▶ **Explore the material**:
A. Name every wait_result type that appears in the forum post on patching kqueue_scan_continue.
B. Write the next part of the forum post on patching kqueue_scan_continue, starting after its last sentence.

▶ **Passage provided**:
------

I initially used your method of getting the slide (which was invaluable, as it gave me a known-good result), but I managed to replace it with code adapted from Lilu, so I could hardcode only one address instead of two. Long term, I'd eventually like to make this work across different builds of XNU. (Long term being the key word, the address of kqueue_scan_continue is still hardcoded...)
What is the next step?
Edit: Eek, we posted at almost the exact same time!
Wow that was fast, nice job! Fyi you can also remove the hard-coded KQUEUE_SCAN_CONTINUE_BINARY_ADDR
and discover it on-the-fly by scanning LC_SYMTAB
as I mentioned in the previous post.
One thing though, the address of kqueue_scan_continue
you used seems to be in the strings section, not in the text segment. I loaded it in hopper, and it seems like there's no separate kqueue_scan_continue
function, I guess it was inlined during compilation.
You should use ffffff80005c79e0
instead, which is the function that contains the call to _panic
we want to avoid. (Since it won't be in LC_SYMTAB
either, I guess you can't avoid harcoding it after all).
It contains the line we want to avoid:
_panic("\"%s: - invalid wait_result (%d)\"@/SourceCache/xnu/xnu-2422.115.15/bsd/kern/kern_event.c:2167", "kqueue_scan_continue", LODWORD(r15), rcx, r8, r9, STK-1);
Now the next step is to find which bytes we need to patch. Recall the original switch statement was
switch (wait_result) {
case THREAD_AWAKENED:
kqlock(kq);
error = kqueue_process(kq, cont_args->call, cont_args, &count,
current_proc());
if (error == 0 && count == 0) {
wait_queue_assert_wait((wait_queue_t)kq->kq_wqs,
KQ_EVENT, THREAD_ABORTSAFE, cont_args->deadline);
kq->kq_state |= KQ_SLEEP;
kqunlock(kq);
thread_block_parameter(kqueue_scan_continue, kq);
/* NOTREACHED */
}
kqunlock(kq);
break;
case THREAD_TIMED_OUT:
error = EWOULDBLOCK;
break;
case THREAD_INTERRUPTED:
error = EINTR;
break;
default:
panic("%s: - invalid wait_result (%d)", __func__,
wait_result);
error = 0;
}
and the decompiled-assembly is
if (LODWORD(r15) != 0x2) {
LODWORD(r12) = 0x23;
if (LODWORD(r15) != 0x1) {
if (LODWORD(r15) == 0x0) {
r15 = r14 + 0x8;
_lck_spin_lock(r15);
r12 = *(rbx + 0x68);
_current_proc();
LODWORD(r12) = LODWORD(sub_ffffff80005c7390(r14, r12, rbx + 0x68, var_2C));
if (LODWORD(LODWORD(var_2C) | LODWORD(r12)) == 0x0) {
rcx = *(r13 + 0x78);
_wait_queue_assert_wait(*r14, 0x0, 0x2, rcx, r8, r9, STK-1);
*(int8_t *)(r14 + 0x58) = *(int8_t *)(r14 + 0x58) | 0x2;
_lck_spin_unlock(r15);
_thread_block_parameter(sub_ffffff80005c79e0, r14, 0x2, rcx, r8, r9);
}
_lck_spin_unlock(r15);
}
else {
_panic("\"%s: - invalid wait_result (%d)\"@/SourceCache/xnu/xnu-2422.115.15/bsd/kern/kern_event.c:2167", "kqueue_scan_continue", LODWORD(r15), rcx, r8, r9, STK-1);
LODWORD(r12) = 0x0;
}
}
}
else {
LODWORD(r12) = 0x4;
}
I was originally thinking we could try inserting a trampoline to our own code in the else of if (LODWORD(r15) == 0x0) {
in order to add the additional check for EBADF, but we can also do the lazy thing and just assume that any unhandled case must be EBADF, noop the call to panic
, and set the code to EBADF
instead of 0x0
. (Basically we'd be betting that there's no way there's no way there's another unhandled wait_result
type (there are 2 remaining wait_result_t
types, THREAD_WAITING, and
THREAD_NOT_WAITING`, but given that even latest xnu source doesn't add anything else I guess it's a safe bet that we won't see those two types here).

------

▶ **Supplied entries**:
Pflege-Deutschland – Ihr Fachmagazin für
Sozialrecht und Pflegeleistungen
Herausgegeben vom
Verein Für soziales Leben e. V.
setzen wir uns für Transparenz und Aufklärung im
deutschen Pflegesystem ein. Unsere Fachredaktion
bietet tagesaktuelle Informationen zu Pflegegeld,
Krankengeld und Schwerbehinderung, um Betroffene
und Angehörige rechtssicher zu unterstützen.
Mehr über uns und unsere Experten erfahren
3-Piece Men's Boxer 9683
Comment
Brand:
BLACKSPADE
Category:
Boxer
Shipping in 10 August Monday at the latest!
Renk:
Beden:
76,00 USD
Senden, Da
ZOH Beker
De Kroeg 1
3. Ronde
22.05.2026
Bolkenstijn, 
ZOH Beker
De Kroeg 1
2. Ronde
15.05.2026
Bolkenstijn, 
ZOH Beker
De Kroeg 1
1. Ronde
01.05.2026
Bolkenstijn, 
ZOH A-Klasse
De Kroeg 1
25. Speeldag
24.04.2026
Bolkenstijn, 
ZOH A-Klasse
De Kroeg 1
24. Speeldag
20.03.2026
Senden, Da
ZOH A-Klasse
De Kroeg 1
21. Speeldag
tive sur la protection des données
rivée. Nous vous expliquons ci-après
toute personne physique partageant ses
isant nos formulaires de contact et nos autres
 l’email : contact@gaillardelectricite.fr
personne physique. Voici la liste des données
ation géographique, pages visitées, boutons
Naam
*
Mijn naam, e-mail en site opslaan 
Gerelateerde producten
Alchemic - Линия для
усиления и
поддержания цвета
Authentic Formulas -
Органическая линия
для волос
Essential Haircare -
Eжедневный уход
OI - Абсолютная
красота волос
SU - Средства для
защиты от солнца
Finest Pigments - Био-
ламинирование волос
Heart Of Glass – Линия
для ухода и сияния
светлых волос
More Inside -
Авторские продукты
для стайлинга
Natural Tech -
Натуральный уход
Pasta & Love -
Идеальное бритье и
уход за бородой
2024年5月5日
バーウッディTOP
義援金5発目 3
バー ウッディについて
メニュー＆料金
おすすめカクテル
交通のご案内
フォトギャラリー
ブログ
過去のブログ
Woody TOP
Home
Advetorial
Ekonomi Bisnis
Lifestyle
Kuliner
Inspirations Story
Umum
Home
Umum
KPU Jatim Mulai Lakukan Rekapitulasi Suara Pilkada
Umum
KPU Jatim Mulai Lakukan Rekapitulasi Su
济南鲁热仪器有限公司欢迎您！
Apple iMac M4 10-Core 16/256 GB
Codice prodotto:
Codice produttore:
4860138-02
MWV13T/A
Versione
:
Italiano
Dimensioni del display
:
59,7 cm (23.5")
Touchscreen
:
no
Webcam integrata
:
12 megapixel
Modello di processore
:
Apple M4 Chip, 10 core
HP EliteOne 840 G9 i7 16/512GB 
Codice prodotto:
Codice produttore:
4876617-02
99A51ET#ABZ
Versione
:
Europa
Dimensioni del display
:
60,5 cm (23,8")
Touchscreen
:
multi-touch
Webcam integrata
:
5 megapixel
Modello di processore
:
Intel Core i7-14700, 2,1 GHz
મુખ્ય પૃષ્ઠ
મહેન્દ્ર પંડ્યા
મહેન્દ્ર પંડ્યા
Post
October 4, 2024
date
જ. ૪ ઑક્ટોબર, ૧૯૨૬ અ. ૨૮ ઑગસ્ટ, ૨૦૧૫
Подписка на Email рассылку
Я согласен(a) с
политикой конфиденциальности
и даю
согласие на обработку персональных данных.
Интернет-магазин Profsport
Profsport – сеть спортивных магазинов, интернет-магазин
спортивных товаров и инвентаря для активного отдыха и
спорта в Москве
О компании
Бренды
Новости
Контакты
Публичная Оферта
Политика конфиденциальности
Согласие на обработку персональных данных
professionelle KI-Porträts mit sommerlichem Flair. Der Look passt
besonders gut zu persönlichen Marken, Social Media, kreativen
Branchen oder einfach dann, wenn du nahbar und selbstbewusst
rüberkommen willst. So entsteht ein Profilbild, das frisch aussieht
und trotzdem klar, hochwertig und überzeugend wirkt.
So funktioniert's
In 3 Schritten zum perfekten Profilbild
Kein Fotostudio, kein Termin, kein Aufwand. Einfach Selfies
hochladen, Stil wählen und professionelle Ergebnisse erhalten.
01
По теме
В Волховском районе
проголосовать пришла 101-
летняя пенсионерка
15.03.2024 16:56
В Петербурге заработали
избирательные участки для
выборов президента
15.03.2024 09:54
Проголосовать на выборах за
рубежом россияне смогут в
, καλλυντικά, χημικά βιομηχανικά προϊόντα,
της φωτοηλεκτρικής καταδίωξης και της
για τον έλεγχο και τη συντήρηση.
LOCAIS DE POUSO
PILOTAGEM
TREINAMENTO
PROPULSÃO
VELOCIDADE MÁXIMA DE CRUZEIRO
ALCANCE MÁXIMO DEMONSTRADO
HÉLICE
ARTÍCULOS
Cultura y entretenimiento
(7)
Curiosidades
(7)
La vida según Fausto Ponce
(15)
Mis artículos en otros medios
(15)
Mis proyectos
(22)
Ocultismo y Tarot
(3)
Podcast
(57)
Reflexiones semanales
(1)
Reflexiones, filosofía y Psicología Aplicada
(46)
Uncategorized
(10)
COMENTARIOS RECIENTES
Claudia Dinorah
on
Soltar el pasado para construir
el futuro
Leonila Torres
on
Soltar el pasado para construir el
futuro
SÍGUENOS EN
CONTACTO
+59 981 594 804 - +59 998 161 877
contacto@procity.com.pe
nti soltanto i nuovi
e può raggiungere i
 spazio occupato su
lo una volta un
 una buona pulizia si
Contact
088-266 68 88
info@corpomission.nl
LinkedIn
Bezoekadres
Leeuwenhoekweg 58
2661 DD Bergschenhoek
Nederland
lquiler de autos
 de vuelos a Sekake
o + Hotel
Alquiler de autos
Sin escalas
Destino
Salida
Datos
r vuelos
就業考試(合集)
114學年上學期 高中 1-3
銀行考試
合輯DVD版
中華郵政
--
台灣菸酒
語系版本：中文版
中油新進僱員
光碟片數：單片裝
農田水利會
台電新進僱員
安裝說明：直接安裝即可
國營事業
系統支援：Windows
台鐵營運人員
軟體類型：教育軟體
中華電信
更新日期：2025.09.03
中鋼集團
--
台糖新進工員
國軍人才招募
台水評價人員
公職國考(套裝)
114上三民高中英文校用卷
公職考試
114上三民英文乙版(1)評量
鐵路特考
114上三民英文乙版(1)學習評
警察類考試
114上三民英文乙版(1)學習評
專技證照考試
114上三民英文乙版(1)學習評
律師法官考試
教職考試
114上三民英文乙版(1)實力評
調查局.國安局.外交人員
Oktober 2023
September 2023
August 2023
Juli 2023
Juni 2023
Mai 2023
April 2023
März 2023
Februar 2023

------

▶ **Results for each task**:
A.
THREAD_AWAKENED
THREAD_TIMED_OUT
THREAD_INTERRUPTED
THREAD_WAITING
THREAD_NOT_WAITING

B.
If we do the former approach, we use one of the trampolining libraries I think I mentioned in one of the previous posts. Let me know if you want to do this approach, and we can go in more detail.
If we do the latter, we basically need to rewrite
ffffff80005c7a9c lea rdi, qword [ds:0xffffff8000766e5e] ; "\\\"%s: - invalid wait_result (%d)\\\"@/SourceCache/xnu/xnu-2422.115.15/bsd/kern/kern_event.c:2167", argument #1 for method _panic, XREF=sub_ffffff80005c79e0+68
ffffff80005c7aa3 lea rsi, qword [ds:0xffffff8000766ebb] ; "kqueue_scan_continue", argument #2 for method _panic
ffffff80005c7aaa mov edx, r15d ; argument #3 for method _panic
ffffff80005c7aad xor al, al
ffffff80005c7aaf call _panic
ffffff80005c7ab4 xor r12d, r12d
to be mov r12d, (whatever the numeric value of EBADF is, I think its 0x9 from errno.h but please double check)
followed by a bunch of nops
to fill out the remaining space.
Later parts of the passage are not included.